A look at how the nation’s food safety system operates in the case of salmonella-infected poultry shows how a combination of industry practices and gaps in government oversight results in a fractured effort that leaves the ultimate responsibility for safe food with the consumer.
The farm
Food safety experts and poultry scientists say that salmonella control must start on the farm, but federal food safety inspectors never set foot there. The Agriculture Department’s Food Safety and Inspection Service lacks the legal authority to test for salmonella on farms or to require farmers to have a food safety plan.

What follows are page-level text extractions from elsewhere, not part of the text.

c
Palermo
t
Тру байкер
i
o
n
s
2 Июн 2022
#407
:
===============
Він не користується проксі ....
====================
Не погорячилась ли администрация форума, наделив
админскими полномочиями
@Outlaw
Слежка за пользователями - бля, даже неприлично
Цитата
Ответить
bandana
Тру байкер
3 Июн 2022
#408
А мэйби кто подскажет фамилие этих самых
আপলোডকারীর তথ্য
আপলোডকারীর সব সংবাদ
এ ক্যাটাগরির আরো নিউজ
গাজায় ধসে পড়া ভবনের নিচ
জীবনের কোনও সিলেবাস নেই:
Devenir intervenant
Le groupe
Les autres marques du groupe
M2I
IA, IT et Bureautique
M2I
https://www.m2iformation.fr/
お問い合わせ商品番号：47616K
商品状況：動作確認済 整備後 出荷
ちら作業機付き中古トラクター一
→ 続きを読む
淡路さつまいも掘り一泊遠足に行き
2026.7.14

As a result, attempts to prevent salmonella are done voluntarily by farmers or because poultry processing companies ask them to — leading to a patchwork of efforts, some of which work better than others.

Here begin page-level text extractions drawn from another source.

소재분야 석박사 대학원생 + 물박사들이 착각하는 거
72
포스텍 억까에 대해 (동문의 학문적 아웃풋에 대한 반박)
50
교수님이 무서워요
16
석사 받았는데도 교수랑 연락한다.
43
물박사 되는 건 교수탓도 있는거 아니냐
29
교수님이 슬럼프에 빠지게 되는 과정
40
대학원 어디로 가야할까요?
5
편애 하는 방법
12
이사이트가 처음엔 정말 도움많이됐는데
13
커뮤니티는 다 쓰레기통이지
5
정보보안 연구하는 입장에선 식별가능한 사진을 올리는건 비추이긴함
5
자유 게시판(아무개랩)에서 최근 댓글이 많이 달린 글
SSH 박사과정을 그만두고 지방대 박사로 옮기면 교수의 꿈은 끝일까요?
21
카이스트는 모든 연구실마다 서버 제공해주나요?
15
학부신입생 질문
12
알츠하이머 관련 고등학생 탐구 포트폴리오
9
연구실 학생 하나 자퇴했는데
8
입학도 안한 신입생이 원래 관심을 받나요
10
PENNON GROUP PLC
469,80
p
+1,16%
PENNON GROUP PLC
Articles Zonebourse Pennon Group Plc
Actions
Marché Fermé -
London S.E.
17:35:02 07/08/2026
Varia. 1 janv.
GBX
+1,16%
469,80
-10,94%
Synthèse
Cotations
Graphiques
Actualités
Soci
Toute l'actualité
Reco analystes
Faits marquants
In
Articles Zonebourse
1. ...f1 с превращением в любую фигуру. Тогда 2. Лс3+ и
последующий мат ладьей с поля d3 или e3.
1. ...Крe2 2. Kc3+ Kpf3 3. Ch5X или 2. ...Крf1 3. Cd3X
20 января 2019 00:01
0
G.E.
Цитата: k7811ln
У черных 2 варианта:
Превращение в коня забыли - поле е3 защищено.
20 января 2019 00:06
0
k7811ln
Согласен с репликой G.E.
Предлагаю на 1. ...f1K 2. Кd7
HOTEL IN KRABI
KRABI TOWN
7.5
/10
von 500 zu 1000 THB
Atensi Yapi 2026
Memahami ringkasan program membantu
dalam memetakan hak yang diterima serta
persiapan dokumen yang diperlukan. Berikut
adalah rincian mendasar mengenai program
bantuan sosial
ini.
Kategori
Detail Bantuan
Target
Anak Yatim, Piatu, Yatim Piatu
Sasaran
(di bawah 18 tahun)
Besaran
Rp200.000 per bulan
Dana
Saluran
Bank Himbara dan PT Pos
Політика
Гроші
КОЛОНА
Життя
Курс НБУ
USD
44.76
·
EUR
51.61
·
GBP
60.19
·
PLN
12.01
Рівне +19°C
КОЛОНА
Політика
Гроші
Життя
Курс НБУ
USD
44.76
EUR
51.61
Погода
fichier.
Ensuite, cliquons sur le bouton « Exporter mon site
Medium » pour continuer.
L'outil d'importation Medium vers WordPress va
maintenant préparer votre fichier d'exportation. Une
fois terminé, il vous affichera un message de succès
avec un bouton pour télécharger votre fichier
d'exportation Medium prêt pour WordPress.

For instance, vaccinating the hens used in breeding can reduce — but not eliminate — the incidence of salmonella in their offspring, researchers found by testing chickens before slaughter.

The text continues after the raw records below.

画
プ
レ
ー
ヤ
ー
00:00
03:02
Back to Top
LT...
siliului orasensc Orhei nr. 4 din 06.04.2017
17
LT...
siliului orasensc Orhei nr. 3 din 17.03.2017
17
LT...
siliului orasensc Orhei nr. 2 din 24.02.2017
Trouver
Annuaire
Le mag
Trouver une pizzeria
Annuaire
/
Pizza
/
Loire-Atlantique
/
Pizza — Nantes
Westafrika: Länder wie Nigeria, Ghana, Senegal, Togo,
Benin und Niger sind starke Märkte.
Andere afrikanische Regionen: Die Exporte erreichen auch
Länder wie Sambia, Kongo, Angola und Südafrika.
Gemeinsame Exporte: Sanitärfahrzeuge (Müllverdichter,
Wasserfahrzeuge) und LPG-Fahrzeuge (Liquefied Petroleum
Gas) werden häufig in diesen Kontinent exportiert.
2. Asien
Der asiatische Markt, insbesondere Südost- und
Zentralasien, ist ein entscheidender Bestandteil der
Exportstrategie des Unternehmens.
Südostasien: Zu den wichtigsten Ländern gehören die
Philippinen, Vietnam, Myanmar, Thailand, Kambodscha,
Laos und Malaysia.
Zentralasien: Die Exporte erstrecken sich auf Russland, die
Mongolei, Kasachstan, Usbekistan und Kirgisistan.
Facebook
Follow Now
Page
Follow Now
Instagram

While vaccination has been on the rise over the past two years, the practice has not been widely embraced by the poultry industry, largely because of its cost and varied efficacy. Among those breeding operations that do vaccinate their birds, the number of doses given and the strains of salmonella that are targeted vary widely.
Live birds are almost never tested for salmonella. And because the bacteria do not make the birds sick, they show no signs of being infected.
As a result, farmers don’t know whether their chicks have salmonella — and, if they do, how widespread the infection is — or whether their interventions have been effective.
This moves the onus of killing the pathogen later down the line.